#### [Work request]
If an entry holds an image, leave that image out and transcribe everything else exactly.

##### The input

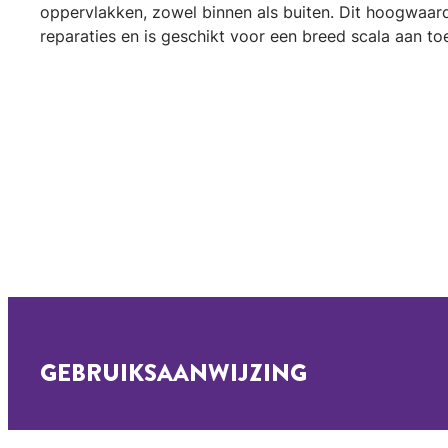
oppervlakken, zowel binnen als buiten. Dit hoogwaard
reparaties en is geschikt voor een breed scala aan to
GEBRUIKSAANWIJZING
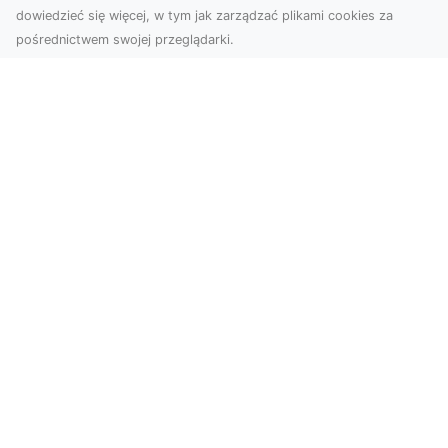
dowiedzieć się więcej, w tym jak zarządzać plikami cookies za
pośrednictwem swojej przeglądarki.
Usługi dronem Tarnów – innowacyjne
podejście do fotografii i filmowania
Fotografia i filmowanie z drona stały się jednymi
z najpopularniejszych technologii
wykorzystywany...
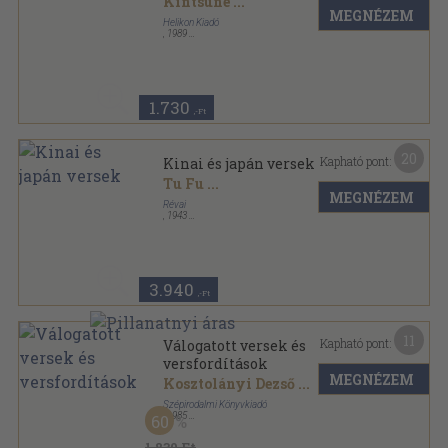
Kintsune
...
MEGNÉZEM
Helikon Kiadó
,
1989
Varrott papírkötés
,
122
oldal
1.730
,-Ft
20
Kapható pont:
Kinai és japán versek
Tu Fu
...
MEGNÉZEM
Révai
,
1943
Bársony
,
139
oldal
Kosztolányi Dezső munkái sorozat
3.940
,-Ft
11
Kapható pont:
Válogatott versek és
versfordítások
MEGNÉZEM
Kosztolányi Dezső
...
Szépirodalmi Könyvkiadó
,
1985
60
Vászon
,
964
oldal
Magyar remekírók sorozat
1.830 Ft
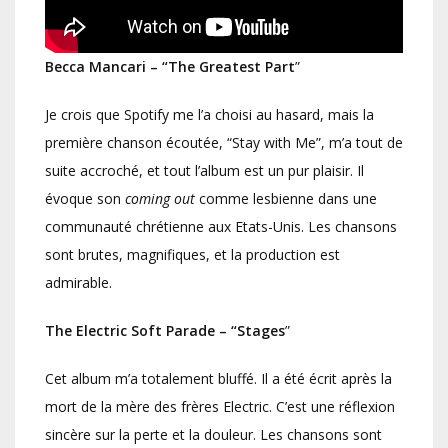
Becca Mancari – “The Greatest Part
”
Je crois que Spotify me l’a choisi au hasard, mais la
première chanson écoutée, “Stay with Me”, m’a tout de
suite accroché, et tout l’album est un pur plaisir. Il
évoque son
coming out
comme lesbienne dans une
communauté chrétienne aux Etats-Unis. Les chansons
sont brutes, magnifiques, et la production est
admirable.
The Electric Soft Parade – “Stages
”
Cet album m’a totalement bluffé. Il a été écrit après la
mort de la mère des frères Electric. C’est une réflexion
sincère sur la perte et la douleur. Les chansons sont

##########

#### [Reply to the task]
oppervlakken, zowel binnen als buiten. Dit hoogwaard
reparaties en is geschikt voor een breed scala aan to
GEBRUIKSAANWIJZING
dowiedzieć się więcej, w tym jak zarządzać plikami cookies za
pośrednictwem swojej przeglądarki.
Usługi dronem Tarnów – innowacyjne
podejście do fotografii i filmowania
Fotografia i filmowanie z drona stały się jednymi
z najpopularniejszych technologii
wykorzystywany...
Kintsune
...
MEGNÉZEM
Helikon Kiadó
,
1989
Varrott papírkötés
,
122
oldal
1.730
,-Ft
20
Kapható pont:
Kinai és japán versek
Tu Fu
...
MEGNÉZEM
Révai
,
1943
Bársony
,
139
oldal
Kosztolányi Dezső munkái sorozat
3.940
,-Ft
11
Kapható pont:
Válogatott versek és
versfordítások
MEGNÉZEM
Kosztolányi Dezső
...
Szépirodalmi Könyvkiadó
,
1985
60
Vászon
,
964
oldal
Magyar remekírók sorozat
1.830 Ft
Becca Mancari – “The Greatest Part
”
Je crois que Spotify me l’a choisi au hasard, mais la
première chanson écoutée, “Stay with Me”, m’a tout de
suite accroché, et tout l’album est un pur plaisir. Il
évoque son
coming out
comme lesbienne dans une
communauté chrétienne aux Etats-Unis. Les chansons
sont brutes, magnifiques, et la production est
admirable.
The Electric Soft Parade – “Stages
”
Cet album m’a totalement bluffé. Il a été écrit après la
mort de la mère des frères Electric. C’est une réflexion
sincère sur la perte et la douleur. Les chansons sont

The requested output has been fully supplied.